Portugal não pôde impedir as intervenções estrangeiras. Para isso teria necessitado das suas próprias forças armadas moralizadas, de umas forças militares mistas com sentido de missão nacional, coesas, de populações solidárias e com elevado espírito de resistência. Nenhuma destas condições se verificou. Pelo contrário, foram os próprios movimentos que solicitaram as intervenções estrangeiras.

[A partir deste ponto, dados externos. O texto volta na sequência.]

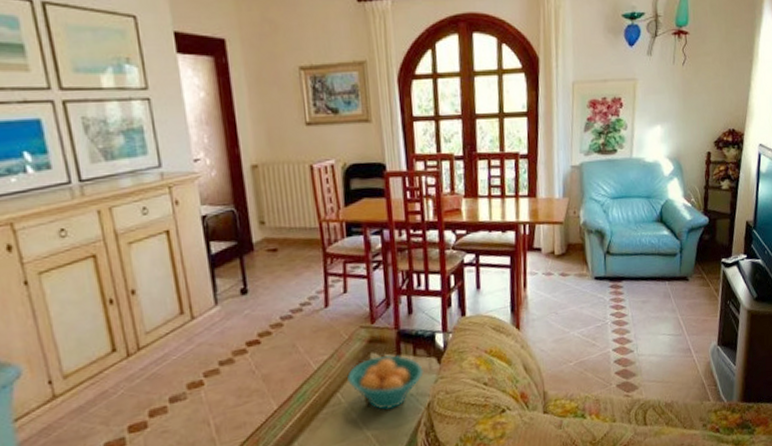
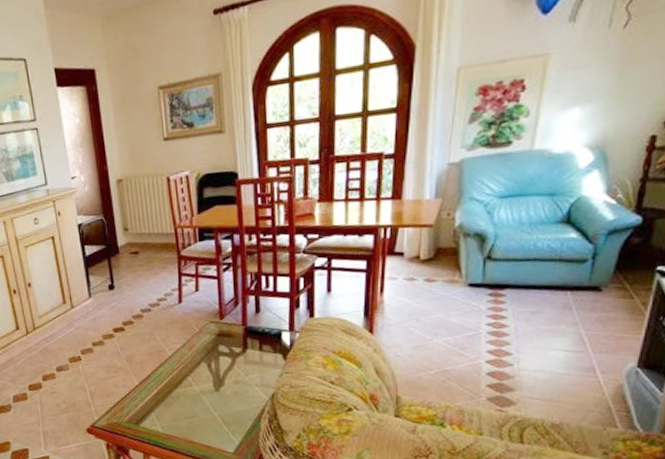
fruit bowl: present [347,355,424,410] -> none [197,349,269,396]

Em Portugal vivia-se o período mais crítico da revolução com um poder frágil, ameaçado por uma guerra civil. As forças armadas em Luanda, reduzidas aos efetivos mínimos, cumpriram com brio a missão possível, que então se limitava a assegurar as condições para entregar o poder no dia 11 de novembro, e a garantir o embarque dos portugueses que queriam deixar Angola.

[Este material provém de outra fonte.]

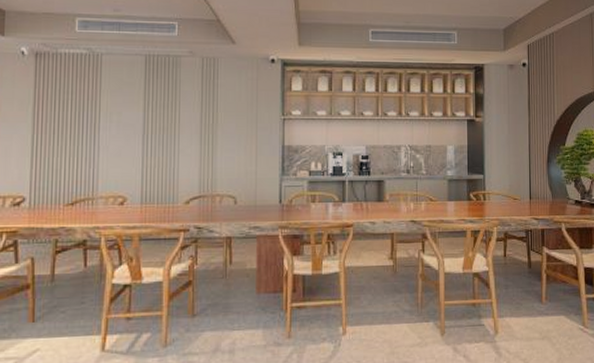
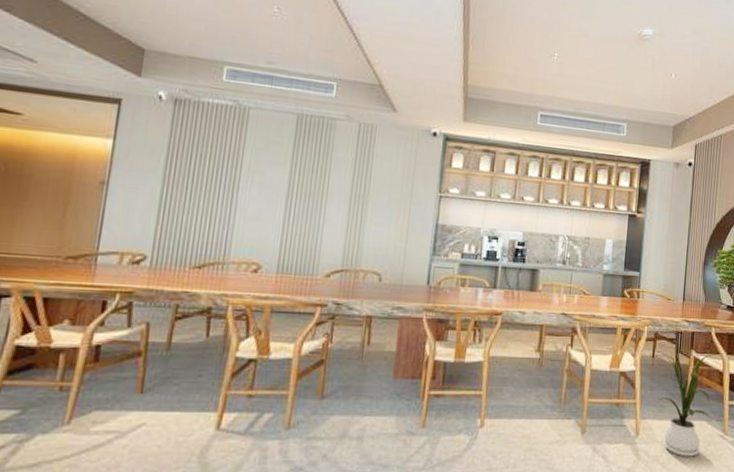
house plant: none [514,249,570,352] -> present [658,353,718,457]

Nas vésperas da data da independência, a coluna Zaire/FNLA/«comandos especiais» está 30 km a nordeste de Luanda, a coluna «Zulu» está a 260 km a sudeste e as forças MPLA/cubanos instalam a defesa de Luanda. As forças portuguesas asseguram as suas instalações e a sua retirada, prevista para a noite de 10 para 11. O controlo da capital é decisivo na disputa pelo poder, para o simbolismo da declaração da independência.
Na manhã de 10 de novembro a coluna do norte desencadeia o ataque, mas é travada pela barragem de fogo defensivo na travessia da baixa do Kifangondo. Totalmente desorganizada, entra em fuga para nordeste, sempre perseguida pelas forças MPLA/cubanos, só parando três meses mais tarde no Zaire. A sul, as forças MPLA/cubanos haviam-se instalado sobre o rio Queve, cuja ponte destruíram. A coluna «Zulu» parou aí a 8 e, após várias tentativas falhadas para atravessar o rio, mesmo depois de 11 de novembro, retira para sul.

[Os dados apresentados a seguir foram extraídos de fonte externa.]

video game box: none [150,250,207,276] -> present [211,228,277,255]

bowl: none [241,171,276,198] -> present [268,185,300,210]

Alguns meses depois, as forças MPLA/cubanos asseguravam ao Governo de Luanda o controlo da totalidade do país. Os EUA tentam então a aliança MPLA/UNITA na repartição do poder, mas o MPLA recusa qualquer cedência.
Depois da independência, as intervenções externas intensificaram-se, com o reforço dos efetivos cubanos em apoio do Governo, as sucessivas e prolongadas invasões sul-africanas em operações autónomas ou em apoio da UNITA e, nos primeiros meses de 1976, com a atuação de forças mercenárias recrutadas e coordenadas pela CIA, em apoio da FNLA. São conhecidas as suas consequências no agravamento da guerra, que se prolongaria ainda por muitos anos.
Com a aproximação do 11 de novembro e com a indefinição da situação em Angola, uma equipa de constitucionalistas estudava em Portugal as soluções possíveis para a transferência da soberania e proclamação da independência. O primeiro-ministro ameaçava com a demissão do VI Governo Provisório se Portugal reconhecesse a independência declarada apenas por um movimento. No Conselho da Revolução acabou por vingar, entre as hipóteses de solução, que o residente da República declarasse a independência, transferindo o poder para o povo angolano, sem reconhecer qualquer governo. Foi essa declaração que, em nome do Presidente da República, o alto-comissário leu em cerimónia solene, no salão nobre do Palácio do Governo, em 10 de novembro de 1975.
Agostinho Neto, presidente do MPLA, acompanhado por Lúcio Lara e Luís de Almeida, faz a solene proclamação da independência de Angola, 14 de novembro de 1974.